● **Soru Metni**:
Aşağıdaki alıntıya göre şu soruları yanıtlayın:
1. TÜRKBESD'in başkanı kimdir?
2. Üye firmalar yatırımlarını geçen yıla göre ne oranda artırmayı planlıyor?
3. TÜRKBESD, düzenlediği online basın toplantısında sektörün hangi yıldaki sonuçlarını değerlendirdi?

● **Verilen Alıntı**:
══════════════════════════════
İstanbul
Türkiye Beyaz Eşya Sanayicileri Derneği (TÜRKBESD) Başkanı Can Dinçer, "TÜRKBESD’e üye firmalar olarak geçen yıla göre yatırımlarımızı yüzde 30’un üzerinde bir oranda artırmayı planlıyoruz. İhracatın öneminin giderek arttığı bir dönemde sektörümüzün maliyet yükünü azaltacak adımlar ise rekabet gücümüzü korumak adına kritik önem taşıyor." dedi.
TÜRKBESD, düzenlediği online basın toplantısında sektörün 2021 yılında aldığı sonuçları değerlendirdi.
══════════════════════════════
● **Veri Bölümü**:
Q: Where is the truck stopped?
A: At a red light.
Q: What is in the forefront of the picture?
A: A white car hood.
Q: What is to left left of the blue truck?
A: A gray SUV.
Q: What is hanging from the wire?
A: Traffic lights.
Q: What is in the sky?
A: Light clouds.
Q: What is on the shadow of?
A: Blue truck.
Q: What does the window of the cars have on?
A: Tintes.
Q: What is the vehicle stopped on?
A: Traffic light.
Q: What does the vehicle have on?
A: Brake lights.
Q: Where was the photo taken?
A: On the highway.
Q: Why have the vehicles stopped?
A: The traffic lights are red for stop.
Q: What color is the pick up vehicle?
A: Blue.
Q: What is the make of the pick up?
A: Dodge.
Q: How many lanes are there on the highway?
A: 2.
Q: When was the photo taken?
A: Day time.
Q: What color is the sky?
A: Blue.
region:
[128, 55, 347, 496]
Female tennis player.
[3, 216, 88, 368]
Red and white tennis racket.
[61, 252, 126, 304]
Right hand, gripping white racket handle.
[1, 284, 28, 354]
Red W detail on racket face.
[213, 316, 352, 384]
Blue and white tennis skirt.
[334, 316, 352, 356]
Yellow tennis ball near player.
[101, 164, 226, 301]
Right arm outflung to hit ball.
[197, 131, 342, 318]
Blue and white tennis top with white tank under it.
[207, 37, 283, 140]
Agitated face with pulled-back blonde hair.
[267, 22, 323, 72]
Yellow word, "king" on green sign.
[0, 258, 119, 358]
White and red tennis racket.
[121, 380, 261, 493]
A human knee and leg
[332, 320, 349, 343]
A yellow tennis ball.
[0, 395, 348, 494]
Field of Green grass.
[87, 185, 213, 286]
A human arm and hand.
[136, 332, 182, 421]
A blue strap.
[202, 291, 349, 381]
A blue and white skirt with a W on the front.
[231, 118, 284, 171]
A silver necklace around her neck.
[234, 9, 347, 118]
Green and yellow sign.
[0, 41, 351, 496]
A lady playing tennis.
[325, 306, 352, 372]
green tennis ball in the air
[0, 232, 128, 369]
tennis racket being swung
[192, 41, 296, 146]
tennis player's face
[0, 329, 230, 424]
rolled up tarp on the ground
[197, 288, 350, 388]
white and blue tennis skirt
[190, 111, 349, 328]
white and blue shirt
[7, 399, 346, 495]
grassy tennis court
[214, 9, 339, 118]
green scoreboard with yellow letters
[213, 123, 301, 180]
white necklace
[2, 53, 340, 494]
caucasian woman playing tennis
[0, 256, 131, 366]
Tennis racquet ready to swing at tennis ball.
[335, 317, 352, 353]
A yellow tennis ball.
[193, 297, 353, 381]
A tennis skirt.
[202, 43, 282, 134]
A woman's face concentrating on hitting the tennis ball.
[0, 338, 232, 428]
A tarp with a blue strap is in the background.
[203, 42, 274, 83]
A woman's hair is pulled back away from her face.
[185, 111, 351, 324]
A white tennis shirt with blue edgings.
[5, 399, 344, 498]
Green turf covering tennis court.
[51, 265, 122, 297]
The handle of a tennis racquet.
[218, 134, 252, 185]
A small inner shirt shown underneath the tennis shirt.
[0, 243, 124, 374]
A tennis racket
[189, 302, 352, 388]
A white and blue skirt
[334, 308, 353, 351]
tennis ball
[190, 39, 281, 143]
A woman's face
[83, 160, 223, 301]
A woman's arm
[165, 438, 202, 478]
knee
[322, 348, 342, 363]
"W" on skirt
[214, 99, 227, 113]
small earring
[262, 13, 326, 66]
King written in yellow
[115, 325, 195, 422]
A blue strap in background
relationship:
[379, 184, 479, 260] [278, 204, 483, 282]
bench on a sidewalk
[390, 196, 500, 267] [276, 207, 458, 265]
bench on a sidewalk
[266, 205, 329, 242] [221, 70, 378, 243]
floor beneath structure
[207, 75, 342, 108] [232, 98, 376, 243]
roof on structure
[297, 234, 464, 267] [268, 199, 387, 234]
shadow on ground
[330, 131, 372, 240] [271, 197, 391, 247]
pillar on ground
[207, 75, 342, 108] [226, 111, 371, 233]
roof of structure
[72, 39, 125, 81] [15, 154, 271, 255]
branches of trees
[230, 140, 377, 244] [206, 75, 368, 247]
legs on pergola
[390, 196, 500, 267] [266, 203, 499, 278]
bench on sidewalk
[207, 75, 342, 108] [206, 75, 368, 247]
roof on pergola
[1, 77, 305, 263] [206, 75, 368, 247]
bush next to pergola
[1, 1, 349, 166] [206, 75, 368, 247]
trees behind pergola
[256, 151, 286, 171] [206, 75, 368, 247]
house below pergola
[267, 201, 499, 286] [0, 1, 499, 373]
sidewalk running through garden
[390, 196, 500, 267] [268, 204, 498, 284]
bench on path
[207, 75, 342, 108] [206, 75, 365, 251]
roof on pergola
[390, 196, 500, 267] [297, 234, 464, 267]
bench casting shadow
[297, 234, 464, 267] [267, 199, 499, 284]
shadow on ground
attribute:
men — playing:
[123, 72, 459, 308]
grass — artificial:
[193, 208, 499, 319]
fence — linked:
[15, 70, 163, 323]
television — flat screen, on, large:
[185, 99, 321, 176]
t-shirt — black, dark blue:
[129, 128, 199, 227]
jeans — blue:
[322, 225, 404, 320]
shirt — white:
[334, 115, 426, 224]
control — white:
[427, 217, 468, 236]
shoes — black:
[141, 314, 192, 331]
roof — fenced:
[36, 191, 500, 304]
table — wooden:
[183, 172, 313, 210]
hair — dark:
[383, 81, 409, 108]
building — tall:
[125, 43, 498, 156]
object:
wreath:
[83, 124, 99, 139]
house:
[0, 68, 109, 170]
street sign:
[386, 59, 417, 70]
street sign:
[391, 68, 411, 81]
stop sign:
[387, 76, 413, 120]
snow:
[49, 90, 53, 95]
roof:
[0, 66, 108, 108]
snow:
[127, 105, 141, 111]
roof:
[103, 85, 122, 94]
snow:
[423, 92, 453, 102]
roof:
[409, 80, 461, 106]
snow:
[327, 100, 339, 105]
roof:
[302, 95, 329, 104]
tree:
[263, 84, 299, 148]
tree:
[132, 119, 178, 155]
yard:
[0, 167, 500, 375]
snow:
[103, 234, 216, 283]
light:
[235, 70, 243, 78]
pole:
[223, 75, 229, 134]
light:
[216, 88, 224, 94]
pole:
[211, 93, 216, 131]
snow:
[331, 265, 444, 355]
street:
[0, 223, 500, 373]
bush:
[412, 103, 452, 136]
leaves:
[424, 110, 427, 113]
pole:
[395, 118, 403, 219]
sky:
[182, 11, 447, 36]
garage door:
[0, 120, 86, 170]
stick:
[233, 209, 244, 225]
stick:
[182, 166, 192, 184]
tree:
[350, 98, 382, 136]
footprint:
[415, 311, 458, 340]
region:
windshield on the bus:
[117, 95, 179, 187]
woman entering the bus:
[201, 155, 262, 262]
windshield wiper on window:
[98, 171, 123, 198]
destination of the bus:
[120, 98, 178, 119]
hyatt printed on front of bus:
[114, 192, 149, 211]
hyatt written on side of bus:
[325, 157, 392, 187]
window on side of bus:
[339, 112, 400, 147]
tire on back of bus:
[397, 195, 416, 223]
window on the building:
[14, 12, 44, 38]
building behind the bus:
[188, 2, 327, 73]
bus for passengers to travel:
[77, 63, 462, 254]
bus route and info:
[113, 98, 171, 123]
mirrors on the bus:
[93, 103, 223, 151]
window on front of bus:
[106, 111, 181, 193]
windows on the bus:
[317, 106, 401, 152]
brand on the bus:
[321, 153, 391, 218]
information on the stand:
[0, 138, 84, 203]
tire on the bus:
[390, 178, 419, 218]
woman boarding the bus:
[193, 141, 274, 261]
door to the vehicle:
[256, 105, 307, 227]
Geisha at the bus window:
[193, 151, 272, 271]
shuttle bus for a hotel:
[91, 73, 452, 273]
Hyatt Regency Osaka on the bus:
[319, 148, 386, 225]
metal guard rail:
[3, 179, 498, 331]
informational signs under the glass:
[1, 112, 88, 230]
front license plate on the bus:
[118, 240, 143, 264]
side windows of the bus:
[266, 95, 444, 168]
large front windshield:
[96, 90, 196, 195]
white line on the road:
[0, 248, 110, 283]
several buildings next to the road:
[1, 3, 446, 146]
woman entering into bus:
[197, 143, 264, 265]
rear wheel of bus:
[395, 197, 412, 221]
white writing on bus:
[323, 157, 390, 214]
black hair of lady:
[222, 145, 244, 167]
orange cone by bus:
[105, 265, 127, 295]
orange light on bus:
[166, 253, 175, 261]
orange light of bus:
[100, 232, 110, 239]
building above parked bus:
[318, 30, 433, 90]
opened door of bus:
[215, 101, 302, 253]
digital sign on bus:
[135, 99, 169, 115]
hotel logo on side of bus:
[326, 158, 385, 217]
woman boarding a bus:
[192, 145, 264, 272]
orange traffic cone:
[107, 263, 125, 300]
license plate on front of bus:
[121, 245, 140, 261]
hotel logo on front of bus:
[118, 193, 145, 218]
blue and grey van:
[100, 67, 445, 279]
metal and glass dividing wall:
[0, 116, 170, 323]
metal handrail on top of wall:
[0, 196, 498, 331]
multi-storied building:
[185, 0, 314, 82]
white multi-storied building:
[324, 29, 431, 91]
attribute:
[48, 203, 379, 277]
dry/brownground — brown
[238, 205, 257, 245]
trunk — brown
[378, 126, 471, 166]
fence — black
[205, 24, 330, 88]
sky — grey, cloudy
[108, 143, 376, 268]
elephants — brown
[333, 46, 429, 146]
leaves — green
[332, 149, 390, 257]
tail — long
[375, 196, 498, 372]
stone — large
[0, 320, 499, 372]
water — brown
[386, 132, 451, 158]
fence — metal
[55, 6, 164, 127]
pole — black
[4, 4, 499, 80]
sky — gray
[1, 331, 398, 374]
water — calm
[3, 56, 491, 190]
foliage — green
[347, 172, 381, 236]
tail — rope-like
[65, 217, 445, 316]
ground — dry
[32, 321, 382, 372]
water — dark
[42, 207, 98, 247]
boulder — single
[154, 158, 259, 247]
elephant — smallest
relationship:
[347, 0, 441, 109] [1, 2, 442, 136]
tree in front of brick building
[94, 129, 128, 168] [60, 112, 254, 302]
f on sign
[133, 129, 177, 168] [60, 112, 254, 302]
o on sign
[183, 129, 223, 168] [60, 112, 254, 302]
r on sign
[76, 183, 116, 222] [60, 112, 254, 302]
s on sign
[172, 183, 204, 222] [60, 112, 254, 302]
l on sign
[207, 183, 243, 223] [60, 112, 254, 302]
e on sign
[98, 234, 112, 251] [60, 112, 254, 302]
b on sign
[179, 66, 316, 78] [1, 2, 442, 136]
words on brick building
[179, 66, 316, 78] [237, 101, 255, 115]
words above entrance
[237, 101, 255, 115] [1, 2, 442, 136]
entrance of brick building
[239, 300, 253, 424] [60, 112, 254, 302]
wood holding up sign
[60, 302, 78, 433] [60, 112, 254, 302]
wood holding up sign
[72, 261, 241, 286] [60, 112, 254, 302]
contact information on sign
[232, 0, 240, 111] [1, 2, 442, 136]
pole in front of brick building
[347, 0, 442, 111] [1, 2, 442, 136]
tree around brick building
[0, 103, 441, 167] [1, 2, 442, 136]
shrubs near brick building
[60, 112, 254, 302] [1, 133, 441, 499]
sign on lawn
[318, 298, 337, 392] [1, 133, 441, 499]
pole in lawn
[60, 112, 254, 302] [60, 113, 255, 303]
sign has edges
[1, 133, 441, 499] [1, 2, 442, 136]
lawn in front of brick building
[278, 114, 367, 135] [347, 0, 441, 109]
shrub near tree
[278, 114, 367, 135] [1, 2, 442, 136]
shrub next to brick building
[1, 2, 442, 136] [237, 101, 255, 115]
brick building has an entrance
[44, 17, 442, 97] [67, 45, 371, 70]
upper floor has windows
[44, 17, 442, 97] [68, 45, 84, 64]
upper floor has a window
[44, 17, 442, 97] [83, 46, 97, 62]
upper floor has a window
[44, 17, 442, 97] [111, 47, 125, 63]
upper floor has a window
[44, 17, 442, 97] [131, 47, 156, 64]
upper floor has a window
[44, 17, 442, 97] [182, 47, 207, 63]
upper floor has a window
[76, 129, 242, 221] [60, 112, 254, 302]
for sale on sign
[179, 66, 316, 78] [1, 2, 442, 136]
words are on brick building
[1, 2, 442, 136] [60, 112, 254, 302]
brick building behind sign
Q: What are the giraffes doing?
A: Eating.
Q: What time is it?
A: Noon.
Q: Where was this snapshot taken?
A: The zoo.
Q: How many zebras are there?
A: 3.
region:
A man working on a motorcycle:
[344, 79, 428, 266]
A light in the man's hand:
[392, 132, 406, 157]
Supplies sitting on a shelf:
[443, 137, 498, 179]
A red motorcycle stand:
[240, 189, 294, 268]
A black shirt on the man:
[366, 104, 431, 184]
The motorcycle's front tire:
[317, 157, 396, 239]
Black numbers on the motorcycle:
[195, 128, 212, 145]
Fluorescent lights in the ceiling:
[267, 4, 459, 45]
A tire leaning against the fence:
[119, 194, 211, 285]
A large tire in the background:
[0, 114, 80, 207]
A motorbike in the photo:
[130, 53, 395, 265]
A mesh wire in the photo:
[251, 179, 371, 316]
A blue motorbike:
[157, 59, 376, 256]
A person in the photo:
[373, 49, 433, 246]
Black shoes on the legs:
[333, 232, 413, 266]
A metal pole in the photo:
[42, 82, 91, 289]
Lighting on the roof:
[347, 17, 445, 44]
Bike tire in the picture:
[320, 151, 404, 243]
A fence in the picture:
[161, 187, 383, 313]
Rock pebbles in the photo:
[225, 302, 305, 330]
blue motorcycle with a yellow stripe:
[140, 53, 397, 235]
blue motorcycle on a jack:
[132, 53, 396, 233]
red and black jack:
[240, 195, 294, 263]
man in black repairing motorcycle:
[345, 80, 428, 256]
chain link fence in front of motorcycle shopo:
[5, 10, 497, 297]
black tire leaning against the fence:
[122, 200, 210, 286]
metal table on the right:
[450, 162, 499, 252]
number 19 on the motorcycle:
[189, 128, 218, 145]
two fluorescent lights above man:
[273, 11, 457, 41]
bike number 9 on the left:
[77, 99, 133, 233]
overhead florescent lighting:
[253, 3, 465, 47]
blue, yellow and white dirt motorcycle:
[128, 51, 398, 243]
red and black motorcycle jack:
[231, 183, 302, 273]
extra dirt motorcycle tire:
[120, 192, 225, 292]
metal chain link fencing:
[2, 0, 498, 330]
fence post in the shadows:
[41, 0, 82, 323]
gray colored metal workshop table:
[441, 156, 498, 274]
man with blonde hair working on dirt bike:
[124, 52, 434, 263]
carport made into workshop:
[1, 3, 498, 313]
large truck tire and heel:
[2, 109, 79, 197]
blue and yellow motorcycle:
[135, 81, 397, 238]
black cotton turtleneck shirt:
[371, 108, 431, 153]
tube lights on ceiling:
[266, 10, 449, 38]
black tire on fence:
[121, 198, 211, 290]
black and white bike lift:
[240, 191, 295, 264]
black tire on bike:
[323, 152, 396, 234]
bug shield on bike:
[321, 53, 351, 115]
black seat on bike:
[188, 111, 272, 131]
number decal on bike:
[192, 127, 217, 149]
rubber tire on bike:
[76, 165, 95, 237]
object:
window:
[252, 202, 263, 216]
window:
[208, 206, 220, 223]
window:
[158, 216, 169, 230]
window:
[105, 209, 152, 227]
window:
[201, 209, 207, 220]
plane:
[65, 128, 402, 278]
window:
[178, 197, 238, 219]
══════════════════════════════
● **Ayrıntılı Çözüm**:
1. Can Dinçer.
2. Yüzde 30'un üzerinde.
3. 2021.